In a 2012 exhibition at Tate Britain, writer and critic Brian Dillon turned curator to chart the “mournful, thrilling, comic and perverse uses of ruins in art from the seventeenth century to the present day”. People, myself included, are fascinated with the ruin and what it represents. Tonight at Output Gallery, artist Michael Lacey (who we interviewed back in 2012) presents a new series of collage works, and continues his own decade-long exploration of what ruins represent and why they continue to enthral.

Friday – Tai Shani: Dark Continent Performance 6.30pm @ Nottingham Contemporary – FREE (Booking Required)

In case you haven’t already noticed, the patriarchy isn’t working. In fact, it’s broken beyond repair. Artist Tai Shani, keenly aware of this, has drawn on Christine de Pizan’s 1404 proto-feminist text The Book of the City of Ladies, to produce Dark Continent. Like the book, this new work presents an allegorical city of women – “a space and time where sensation and interiority lead the way for a possible post-patriarchal future”.

Tai Shani, Dark Continent SEMIRAMIS- Performance, 2018. Commissioned by Glasgow International 2018 – produced in collaboration with Nottingham Contemporary. Image Keith Hunter P

Saturday – SELF/PORTRAIT PARTY! 6-8pm @ Open Eye Gallery, Liverpool – FREE (WAITLIST)

Is taking a ‘selfie’ a feminist act? Do you think that selfies are causing an increase in narcissism or mental health problems? Hell, are selfies just a way for Instagram to make big bucks? Tonight, join our co-editor Laura, artist Teresa Eng (of Open Eye’s Snapchat To WeChat exhibition), Philosophy and Sociology PhD student Laura Harris, and make-up artist Aistė Jukštaitė for a rotating set of conversations around the contemporary self portrait – in the context of three areas: body, tech and culture – amid free drinks and make-up demos.
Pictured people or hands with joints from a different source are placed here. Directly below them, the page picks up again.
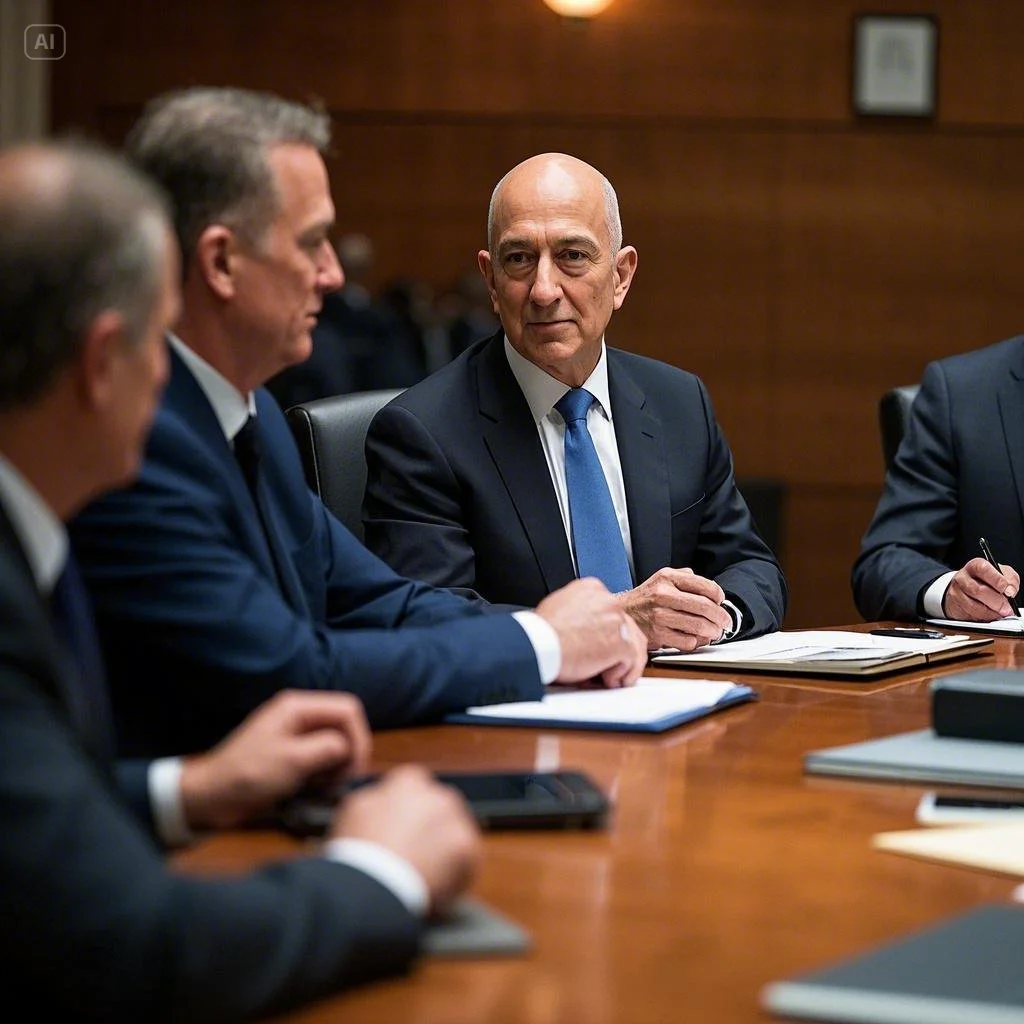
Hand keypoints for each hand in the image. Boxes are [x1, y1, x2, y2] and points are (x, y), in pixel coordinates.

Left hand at [179, 690, 370, 830]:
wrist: (210, 796)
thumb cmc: (249, 775)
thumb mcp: (292, 761)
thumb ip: (327, 748)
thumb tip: (350, 748)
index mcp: (297, 707)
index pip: (347, 709)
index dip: (358, 736)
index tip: (355, 766)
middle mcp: (299, 714)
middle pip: (343, 723)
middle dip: (349, 750)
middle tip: (342, 779)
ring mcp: (295, 733)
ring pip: (335, 740)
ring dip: (338, 762)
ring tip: (328, 784)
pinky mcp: (292, 752)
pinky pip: (322, 753)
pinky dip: (326, 769)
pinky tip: (317, 786)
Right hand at [330, 765, 480, 913]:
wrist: (371, 890)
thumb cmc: (358, 852)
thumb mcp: (355, 810)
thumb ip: (376, 798)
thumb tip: (383, 798)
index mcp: (409, 782)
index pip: (415, 784)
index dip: (407, 807)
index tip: (403, 824)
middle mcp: (436, 795)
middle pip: (440, 807)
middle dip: (431, 825)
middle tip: (415, 852)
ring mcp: (456, 820)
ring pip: (456, 831)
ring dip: (445, 847)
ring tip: (424, 874)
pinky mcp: (468, 850)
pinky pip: (468, 860)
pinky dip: (457, 873)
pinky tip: (437, 887)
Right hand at [536, 577, 646, 686]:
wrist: (539, 645)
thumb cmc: (542, 633)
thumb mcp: (559, 607)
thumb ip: (579, 612)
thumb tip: (586, 626)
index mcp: (592, 589)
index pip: (613, 611)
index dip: (609, 633)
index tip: (601, 646)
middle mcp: (608, 601)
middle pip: (627, 627)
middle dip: (620, 649)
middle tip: (608, 665)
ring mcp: (616, 622)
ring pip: (634, 644)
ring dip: (624, 663)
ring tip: (610, 677)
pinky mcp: (620, 643)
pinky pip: (631, 660)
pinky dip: (621, 673)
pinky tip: (608, 680)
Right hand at [618, 567, 732, 650]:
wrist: (622, 613)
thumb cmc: (645, 598)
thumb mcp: (661, 578)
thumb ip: (685, 577)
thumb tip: (709, 588)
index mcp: (668, 578)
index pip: (705, 586)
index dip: (719, 596)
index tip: (721, 602)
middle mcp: (663, 594)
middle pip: (705, 607)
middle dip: (721, 617)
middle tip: (725, 622)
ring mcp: (660, 615)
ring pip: (699, 626)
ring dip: (712, 631)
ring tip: (714, 632)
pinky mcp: (658, 634)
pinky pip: (688, 641)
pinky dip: (696, 642)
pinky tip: (696, 639)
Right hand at [944, 557, 1020, 620]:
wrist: (965, 588)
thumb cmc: (985, 580)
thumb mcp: (1000, 574)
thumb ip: (1009, 578)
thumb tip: (1011, 589)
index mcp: (974, 566)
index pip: (983, 569)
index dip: (997, 580)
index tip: (1008, 590)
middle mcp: (962, 578)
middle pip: (977, 590)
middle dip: (996, 601)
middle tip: (1007, 607)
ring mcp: (956, 592)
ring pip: (973, 605)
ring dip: (991, 612)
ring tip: (1001, 612)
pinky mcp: (954, 606)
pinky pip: (970, 615)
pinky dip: (984, 617)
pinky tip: (991, 615)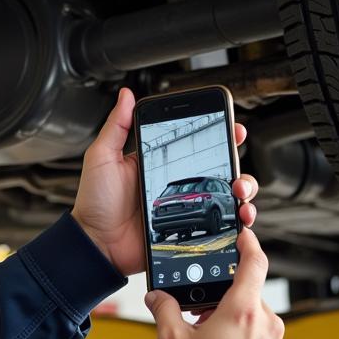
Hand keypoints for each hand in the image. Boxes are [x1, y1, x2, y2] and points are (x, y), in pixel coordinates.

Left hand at [71, 87, 257, 276]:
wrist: (98, 243)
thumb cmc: (95, 202)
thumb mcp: (102, 157)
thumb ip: (117, 126)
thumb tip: (127, 95)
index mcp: (158, 163)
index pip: (194, 143)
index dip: (217, 132)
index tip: (232, 125)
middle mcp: (176, 183)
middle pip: (218, 167)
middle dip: (236, 158)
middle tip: (235, 155)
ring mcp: (185, 207)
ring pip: (227, 194)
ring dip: (242, 187)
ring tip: (238, 189)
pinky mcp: (190, 229)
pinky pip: (222, 223)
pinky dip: (237, 218)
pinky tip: (238, 214)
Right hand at [144, 228, 288, 338]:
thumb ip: (164, 311)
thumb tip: (158, 298)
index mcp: (242, 310)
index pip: (254, 263)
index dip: (249, 244)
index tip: (244, 235)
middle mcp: (266, 324)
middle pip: (248, 295)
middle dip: (224, 298)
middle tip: (200, 313)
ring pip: (254, 319)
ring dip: (233, 321)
Philophobia Music’s End of 10 Years Bash @ Warehouse 23, Wakefield – £8 adv/£10 OTD

An independent record label founded in Wakefield, Philophobia Music was established in 2008 by Rob Dee. This year they celebrate their 10-year anniversary with a best-of compilation, and the publication of a book looking back over the highs and lows of a decade operating in indie music. This weekend, they mark the milestone with a special “End of 10 Years Bash”, which brings many of their current roster together. Check out our interview with Rob, and hear more from the label in a special playlist, here.

Sunday – Vienna Festival Ballet Present The Nutcracker 2.30pm @ Warrington Parr Hall – £12.50/£17.50/£19.50

Had your first mince pie of the season yet? If the festive spirit is coming on strong, the options by which to revel are mounting. From screenings of Die Hard and Gremlins, to panto and carolling, you can’t move for Christmas programming right now. Warrington’s Parr Hall contributes The Nutcracker, whose story begins on Christmas eve. Complemented by Tchaikovsky’s famous score, the fairy tale whisks us – like its protagonist – into a strange parallel world.